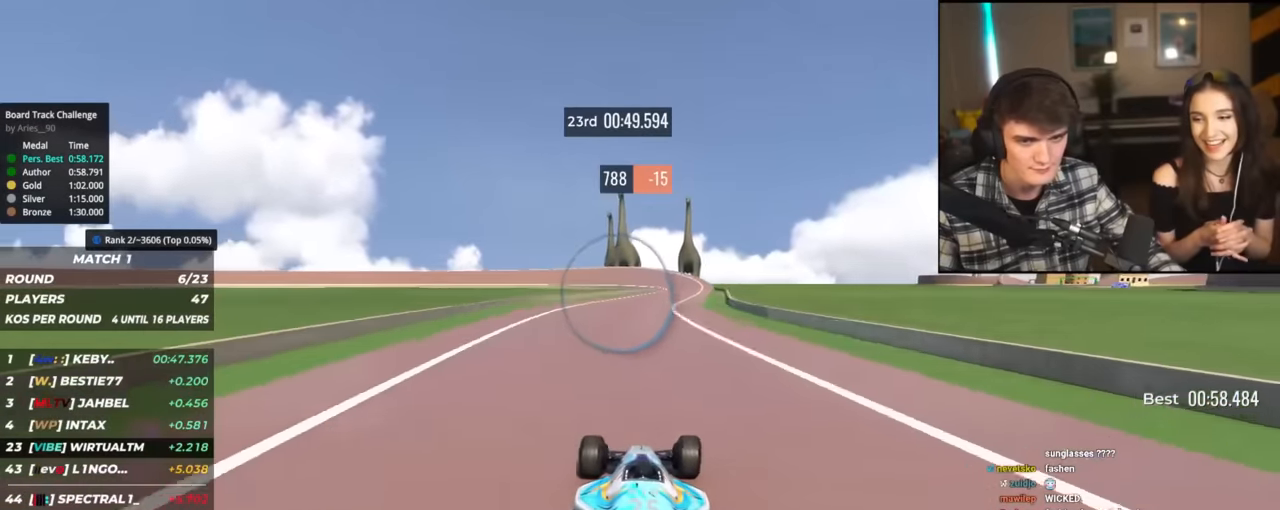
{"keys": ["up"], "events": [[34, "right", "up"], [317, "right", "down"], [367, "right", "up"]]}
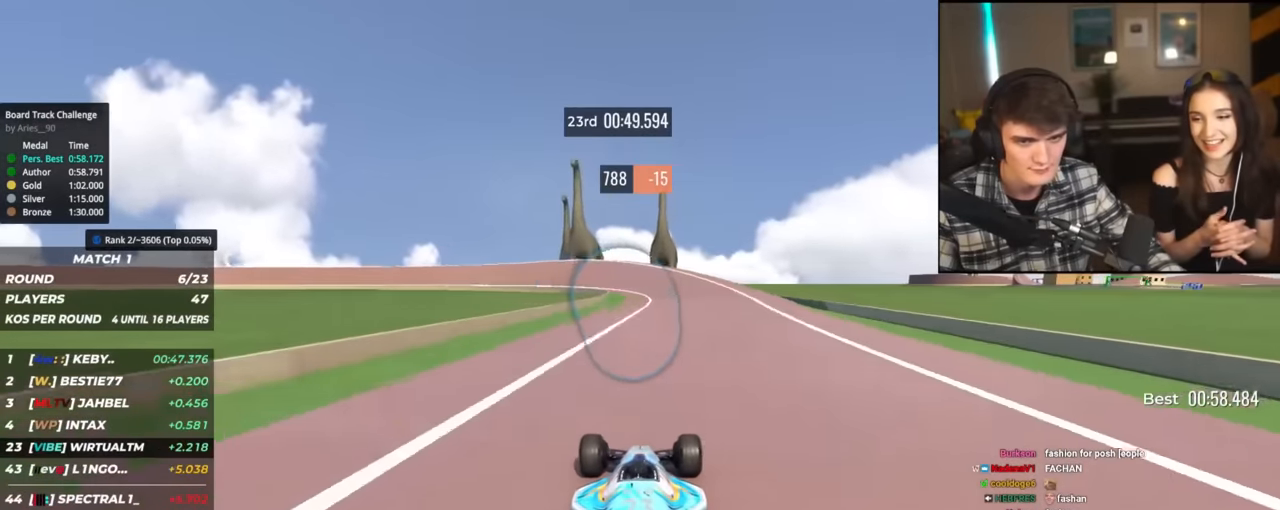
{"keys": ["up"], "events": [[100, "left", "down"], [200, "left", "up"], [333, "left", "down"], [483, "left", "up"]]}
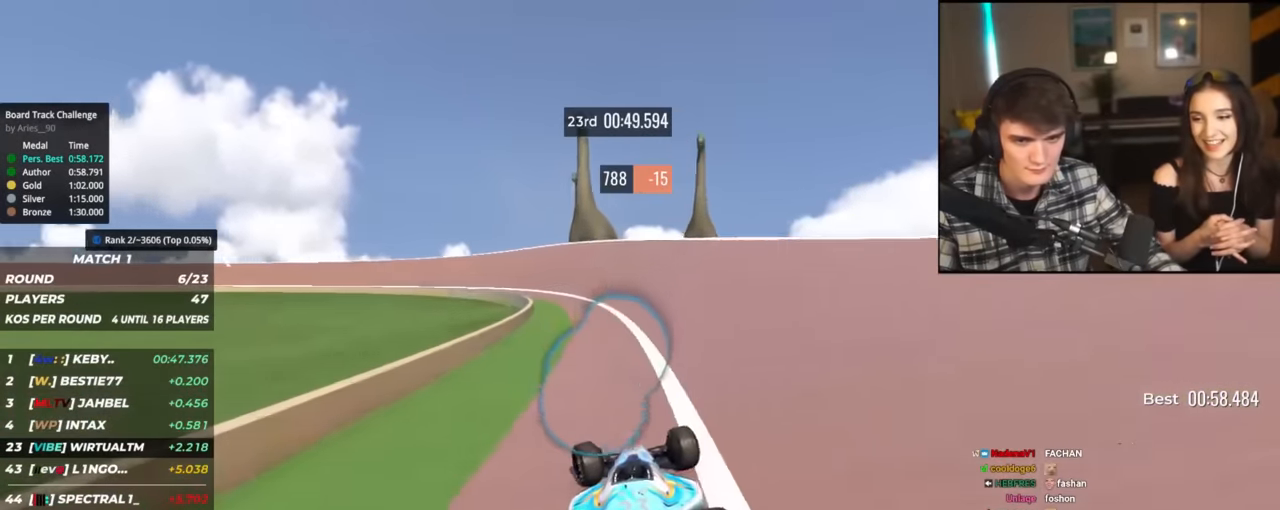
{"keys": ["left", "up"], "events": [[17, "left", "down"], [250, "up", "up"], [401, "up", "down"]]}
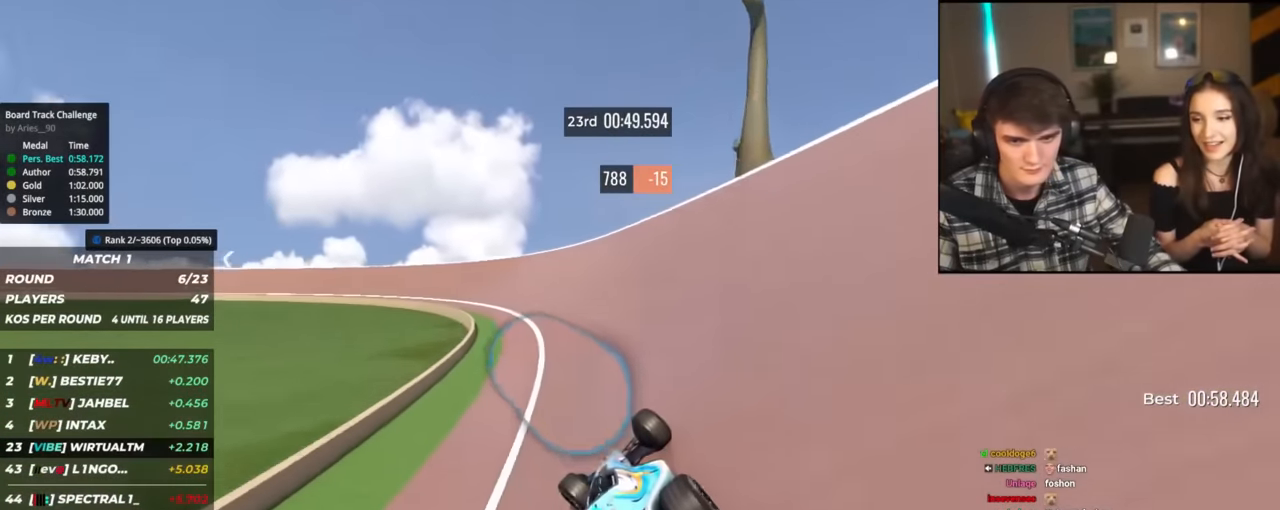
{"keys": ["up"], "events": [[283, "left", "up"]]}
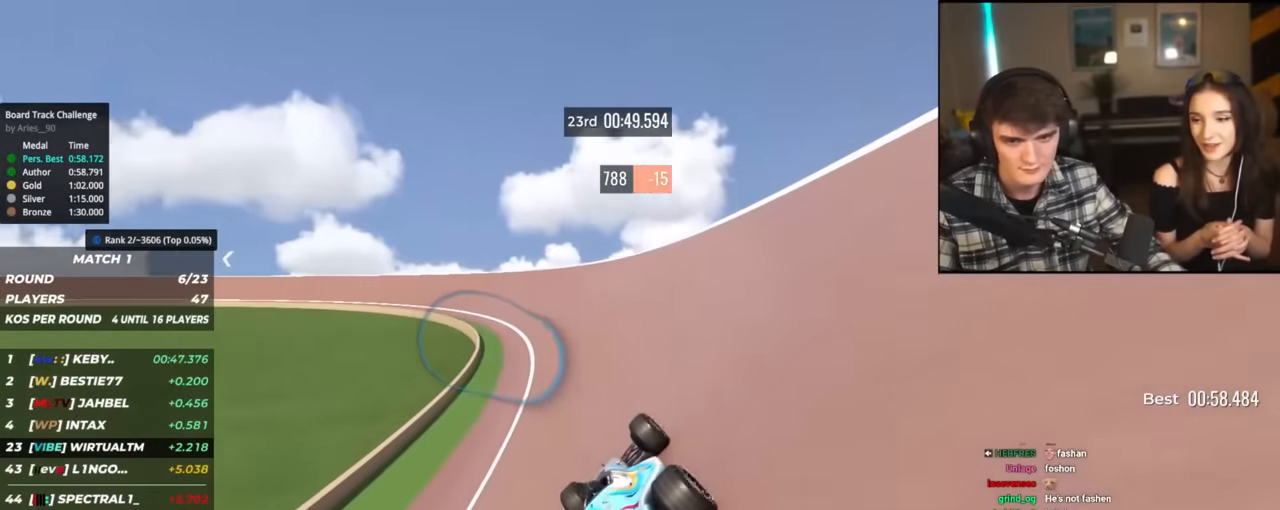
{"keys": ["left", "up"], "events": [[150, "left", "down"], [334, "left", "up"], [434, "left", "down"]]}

TASK STATEMENT: Bring together all lines of the entries above in which the string "down" occurs.

TASK RESPONSE:
{"keys": ["up"], "events": [[34, "right", "up"], [317, "right", "down"], [367, "right", "up"]]}
{"keys": ["up"], "events": [[100, "left", "down"], [200, "left", "up"], [333, "left", "down"], [483, "left", "up"]]}
{"keys": ["left", "up"], "events": [[17, "left", "down"], [250, "up", "up"], [401, "up", "down"]]}
{"keys": ["left", "up"], "events": [[150, "left", "down"], [334, "left", "up"], [434, "left", "down"]]}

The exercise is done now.